The Battle of Saruj was a military engagement between the Atruqid Turks and the Crusader County of Edessa. The Atruqids, led by Belek Ghazi, defeated and captured Joscelin I, Count of Edessa.

==Background==
In June 1122 the Artuqid emir Ilghazi resumed his war against the Crusaders. Ilghazi was joined by his nephew Belek Ghazi and Toghtekin. Together they attacked the Principality of Antioch. King Baldwin II of Jerusalem was in Tripoli enforcing the rule of Pons, Count of Tripoli. When Baldwin heard of the invasion, he rode out with a relief force. Ilghazi was forced to retreat, and no military engagement happened. Ilghazi fell ill and withdrew to Aleppo, while Toghtekin withdrew to Damascus. Belek went home to his emirate near Malatya. As Belek marched towards the territory of the County of Edessa, Joscelin I heard of his passing, and he set out with a force of 100 knights to intercept him.

==Battle==
Hearing of the Crusader force coming to meet him, Belek prepared to meet him in battle. Belek's troops numbered 800 cavalry. Belek picked his battlefield, leading the Crusaders into a marshy territory after a long chase. On 13 September the Crusaders ended in a low ground near beside a river near Suruç. The Crusaders were stuck; their horses, which carried heavy armored knights, sank into the mud.

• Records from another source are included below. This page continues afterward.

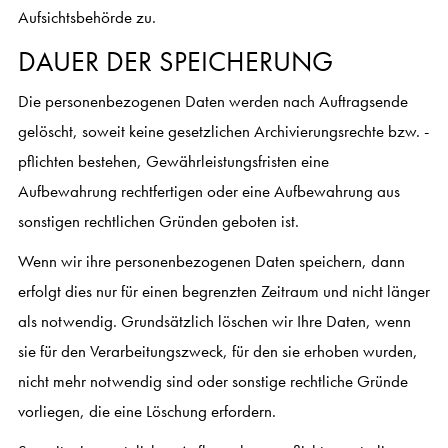
Aufsichtsbehörde zu.
DAUER DER SPEICHERUNG
Die personenbezogenen Daten werden nach Auftragsende
gelöscht, soweit keine gesetzlichen Archivierungsrechte bzw. -
pflichten bestehen, Gewährleistungsfristen eine
Aufbewahrung rechtfertigen oder eine Aufbewahrung aus
sonstigen rechtlichen Gründen geboten ist.
Wenn wir ihre personenbezogenen Daten speichern, dann
erfolgt dies nur für einen begrenzten Zeitraum und nicht länger
als notwendig. Grundsätzlich löschen wir Ihre Daten, wenn
sie für den Verarbeitungszweck, für den sie erhoben wurden,
nicht mehr notwendig sind oder sonstige rechtliche Gründe
vorliegen, die eine Löschung erfordern.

The Turks then attacked the Crusaders with a barrage of arrows, killing many of them. Joscelin and other leaders surrendered and were captured by the Turks. They captured around 25 prisoners, while other sources state 60.

==Aftermath==
The capture of Joscelin was a notable victory for Belek, which gave him a reputation from contemporary writers. Belek's power grew further after the death of his uncle Ilghazi, after which he inherited his territory. Belek offered freedom for Joscelin if he were to surrender Edessa, but he refused. Belek took the prisoners to his fortress of Harpoot. Belek then continued to fight against the Crusaders. The capture of Joscelin forced Baldwin into a war against Belek to liberate the captured prisoners.